>>>

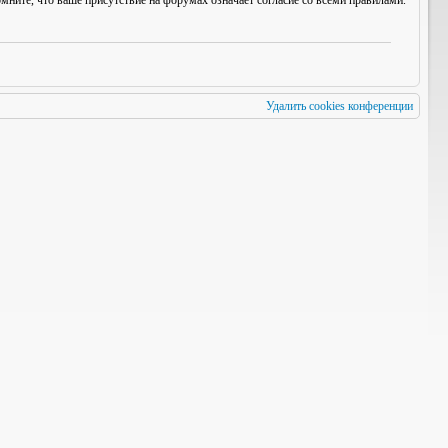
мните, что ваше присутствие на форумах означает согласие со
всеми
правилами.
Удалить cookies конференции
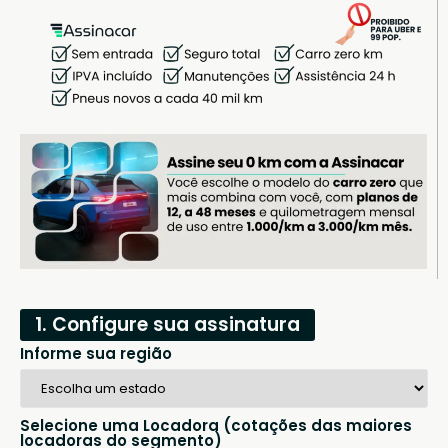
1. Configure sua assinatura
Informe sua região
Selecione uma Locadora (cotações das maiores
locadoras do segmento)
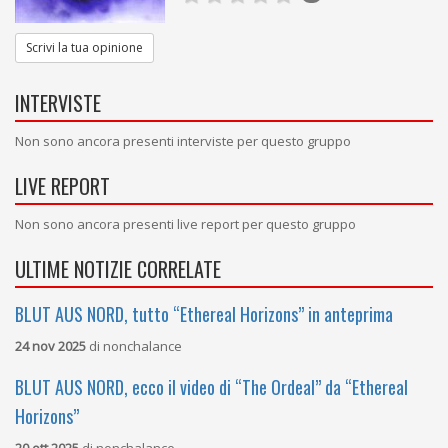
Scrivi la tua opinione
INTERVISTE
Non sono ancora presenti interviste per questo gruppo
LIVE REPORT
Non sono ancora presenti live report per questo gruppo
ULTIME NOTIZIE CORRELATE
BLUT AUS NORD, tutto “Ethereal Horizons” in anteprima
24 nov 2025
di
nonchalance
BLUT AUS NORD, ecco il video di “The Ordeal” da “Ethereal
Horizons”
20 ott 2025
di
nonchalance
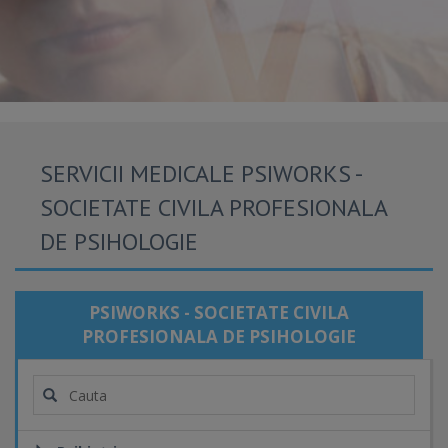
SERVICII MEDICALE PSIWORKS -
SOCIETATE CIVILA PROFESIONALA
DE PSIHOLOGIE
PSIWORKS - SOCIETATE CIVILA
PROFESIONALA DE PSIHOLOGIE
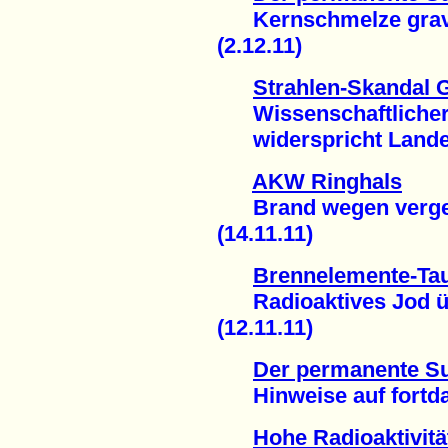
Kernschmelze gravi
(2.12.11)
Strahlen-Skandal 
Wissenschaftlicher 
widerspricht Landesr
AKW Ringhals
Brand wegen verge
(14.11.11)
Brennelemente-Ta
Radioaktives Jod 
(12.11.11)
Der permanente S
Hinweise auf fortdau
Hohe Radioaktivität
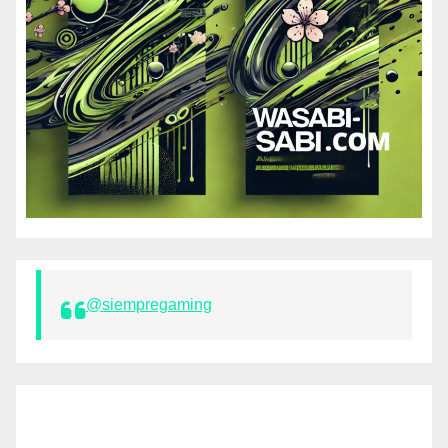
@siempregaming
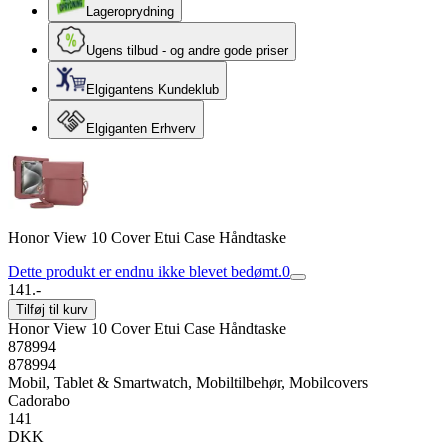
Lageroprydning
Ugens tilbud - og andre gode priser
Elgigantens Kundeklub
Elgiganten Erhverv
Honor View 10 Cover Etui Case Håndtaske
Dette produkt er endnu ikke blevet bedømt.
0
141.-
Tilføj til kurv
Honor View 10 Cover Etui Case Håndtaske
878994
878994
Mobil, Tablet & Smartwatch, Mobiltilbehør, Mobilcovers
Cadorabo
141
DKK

<<<

- Exercise directions:
Please copy the records word for word, beginning at their first line and stopping after the line that contains "locadoras do segmento)". Leave the pictures out of your copy.

- Answer below:
мните, что ваше присутствие на форумах означает согласие со
всеми
правилами.
Удалить cookies конференции
1. Configure sua assinatura
Informe sua região
Selecione uma Locadora (cotações das maiores
locadoras do segmento)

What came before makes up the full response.